** start RECORDS SUPPLIED **

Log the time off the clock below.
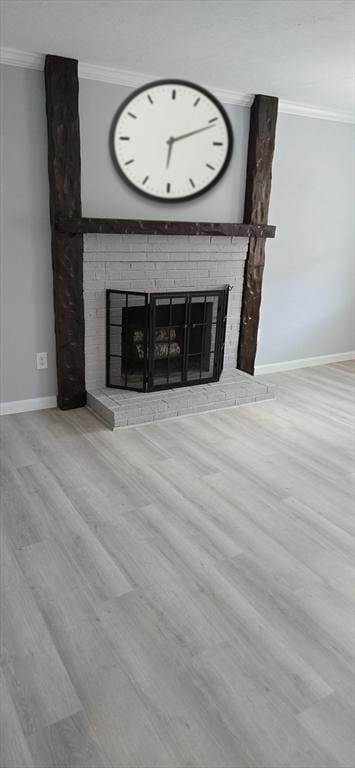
6:11
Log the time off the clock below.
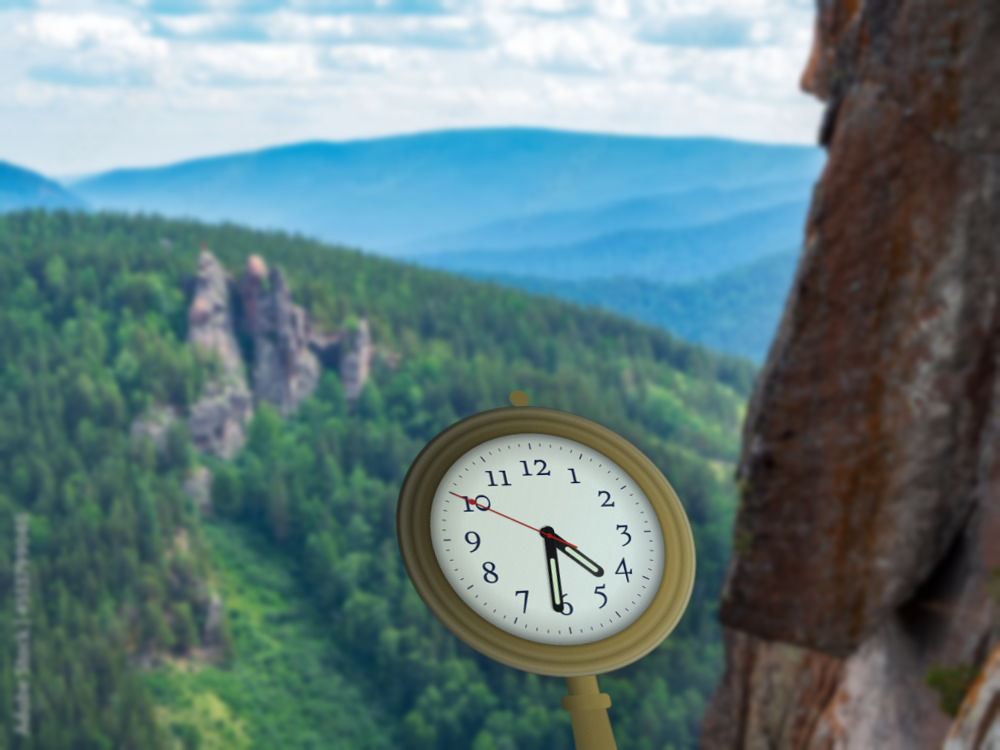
4:30:50
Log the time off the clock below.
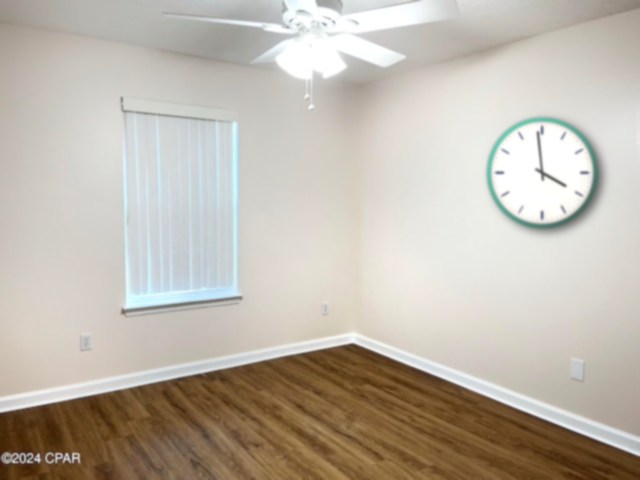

** end RECORDS SUPPLIED **

(TASK STATEMENT):
Please swap "clock" for "timepiece" throughout the records above, keep everything else unchanged, and leave the pictures out.

(RESPONSE FOR THIS EXERCISE):
Log the time off the timepiece below.
6:11
Log the time off the timepiece below.
4:30:50
Log the time off the timepiece below.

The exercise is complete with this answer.